I've been asked not to drive (pro tem.), which is why Sarah drove over. I must say that all our offspring have been very good indeed about running us about, when necessary; and generally keeping an eye on us.
 Looking at my screen it seems that I've developed the same photo twice - still I suppose that's better than none being developed at all, as has been  frequently   the case, of late.  After lunch Sarah has been giving me lessons on the computer, so I'll keep trying to publish this blog. If it doesn't work it will mean that this machine has found some other way of  frustrating my good intentions - must just keep trying. 

Going on from my  remarks in the previous blog entry about Milton Keynes, there are a good many signs similar to these two all over Milton Keynes. I don't really mind the lower one, especially if (as in Suffolk) the Roads  and Bridges Department are filling in all the horrific potholes left over from last winter.  However the upper sign seems to me to be , at best, verging on being brusque, and, at worst, being *$""+ rude.  I would value any comments from readers on this one.

P.s. Having being given a few more lessons on the use of  the  computer by senior daughter, will try  and be a bit more reliable at keeping my blog up to date.

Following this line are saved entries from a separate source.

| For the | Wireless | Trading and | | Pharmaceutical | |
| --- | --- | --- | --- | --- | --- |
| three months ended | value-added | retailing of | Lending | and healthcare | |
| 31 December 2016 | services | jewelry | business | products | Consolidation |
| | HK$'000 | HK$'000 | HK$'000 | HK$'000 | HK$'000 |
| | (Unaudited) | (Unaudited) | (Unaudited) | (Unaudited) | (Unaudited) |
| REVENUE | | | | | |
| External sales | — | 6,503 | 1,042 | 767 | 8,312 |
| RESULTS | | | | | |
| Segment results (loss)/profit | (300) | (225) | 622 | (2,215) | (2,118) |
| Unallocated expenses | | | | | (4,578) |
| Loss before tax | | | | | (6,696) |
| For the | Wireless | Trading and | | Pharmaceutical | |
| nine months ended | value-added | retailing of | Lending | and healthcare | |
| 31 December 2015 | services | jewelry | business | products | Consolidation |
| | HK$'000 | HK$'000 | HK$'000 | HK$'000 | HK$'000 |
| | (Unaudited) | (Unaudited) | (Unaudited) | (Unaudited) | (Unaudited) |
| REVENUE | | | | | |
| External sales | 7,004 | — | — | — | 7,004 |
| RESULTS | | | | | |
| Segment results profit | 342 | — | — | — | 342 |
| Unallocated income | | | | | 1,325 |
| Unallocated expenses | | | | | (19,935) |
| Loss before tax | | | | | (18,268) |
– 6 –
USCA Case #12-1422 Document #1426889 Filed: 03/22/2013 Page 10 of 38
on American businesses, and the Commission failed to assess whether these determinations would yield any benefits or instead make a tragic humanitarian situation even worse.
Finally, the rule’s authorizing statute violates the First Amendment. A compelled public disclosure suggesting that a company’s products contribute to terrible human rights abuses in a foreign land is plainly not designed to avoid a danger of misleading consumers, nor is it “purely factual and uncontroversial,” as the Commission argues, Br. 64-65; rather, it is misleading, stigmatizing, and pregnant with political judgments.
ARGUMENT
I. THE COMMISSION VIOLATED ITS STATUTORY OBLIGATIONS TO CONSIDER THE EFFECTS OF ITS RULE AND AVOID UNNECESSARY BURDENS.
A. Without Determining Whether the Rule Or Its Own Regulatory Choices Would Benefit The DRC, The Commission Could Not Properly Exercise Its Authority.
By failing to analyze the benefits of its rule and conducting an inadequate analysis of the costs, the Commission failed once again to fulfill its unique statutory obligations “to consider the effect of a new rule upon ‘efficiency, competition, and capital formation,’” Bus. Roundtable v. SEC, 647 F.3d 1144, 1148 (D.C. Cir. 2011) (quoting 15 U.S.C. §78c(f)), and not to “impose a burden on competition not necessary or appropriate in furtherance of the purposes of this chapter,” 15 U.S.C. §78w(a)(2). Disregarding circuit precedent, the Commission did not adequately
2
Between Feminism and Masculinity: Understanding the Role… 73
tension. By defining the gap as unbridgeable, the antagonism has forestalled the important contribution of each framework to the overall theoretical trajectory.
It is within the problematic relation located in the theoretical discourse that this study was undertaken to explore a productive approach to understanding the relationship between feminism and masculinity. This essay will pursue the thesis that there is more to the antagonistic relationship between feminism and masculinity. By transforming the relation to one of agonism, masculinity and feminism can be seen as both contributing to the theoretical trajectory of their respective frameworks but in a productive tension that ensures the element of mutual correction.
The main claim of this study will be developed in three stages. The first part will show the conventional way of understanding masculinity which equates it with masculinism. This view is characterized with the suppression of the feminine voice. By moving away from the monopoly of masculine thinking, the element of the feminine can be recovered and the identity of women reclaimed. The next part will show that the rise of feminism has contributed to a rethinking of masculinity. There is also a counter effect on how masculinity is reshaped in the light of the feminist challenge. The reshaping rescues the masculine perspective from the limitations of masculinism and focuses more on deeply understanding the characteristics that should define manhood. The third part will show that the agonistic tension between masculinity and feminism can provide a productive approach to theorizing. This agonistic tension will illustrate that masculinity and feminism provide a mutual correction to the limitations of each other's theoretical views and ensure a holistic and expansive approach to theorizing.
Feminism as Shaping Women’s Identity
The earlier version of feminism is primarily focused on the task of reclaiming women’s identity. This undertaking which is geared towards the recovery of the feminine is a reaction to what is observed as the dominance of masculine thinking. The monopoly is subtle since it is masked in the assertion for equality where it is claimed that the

Both these pictures were taken during our fortnight at senior daughter's home in Milton Keynes village during  the last fortnight, when our new bathroom was installed in Suffolk.  The top one shows me teaching Great Granddaughter Astrid (who is now three and a half) how to blow bubbles. This magic fascinated her so much that when she called  in at Grandmama Sarah's home ( a few miles from her home) she would plant herself in from of me and say  (very firmly) "Bubbles ?".

Above picture taken in the same room (Sarah and Mikey's kitchen  in Milton Keynes village), and shows FOUR generations of ladies - Ann, Amelia, Astrid and Sarah (our senior daughter).  It's an odd thing, but when people learn that we are going to MIlton Keynes, they make derogatory remarks about the  place,  and almost invariably, it turns out that they have never been to the place, or, at best, have once driven through it. In fact, a very great deal of thought  has gone into the design and layout of  the place, and there's a lot to be said  for open spaces, woods, grassland ,  meadows, lakes, and well designed houses. Most of the  prettier village centres have been carefully  preserved, too. Just being called for lunch. More later, hopefully.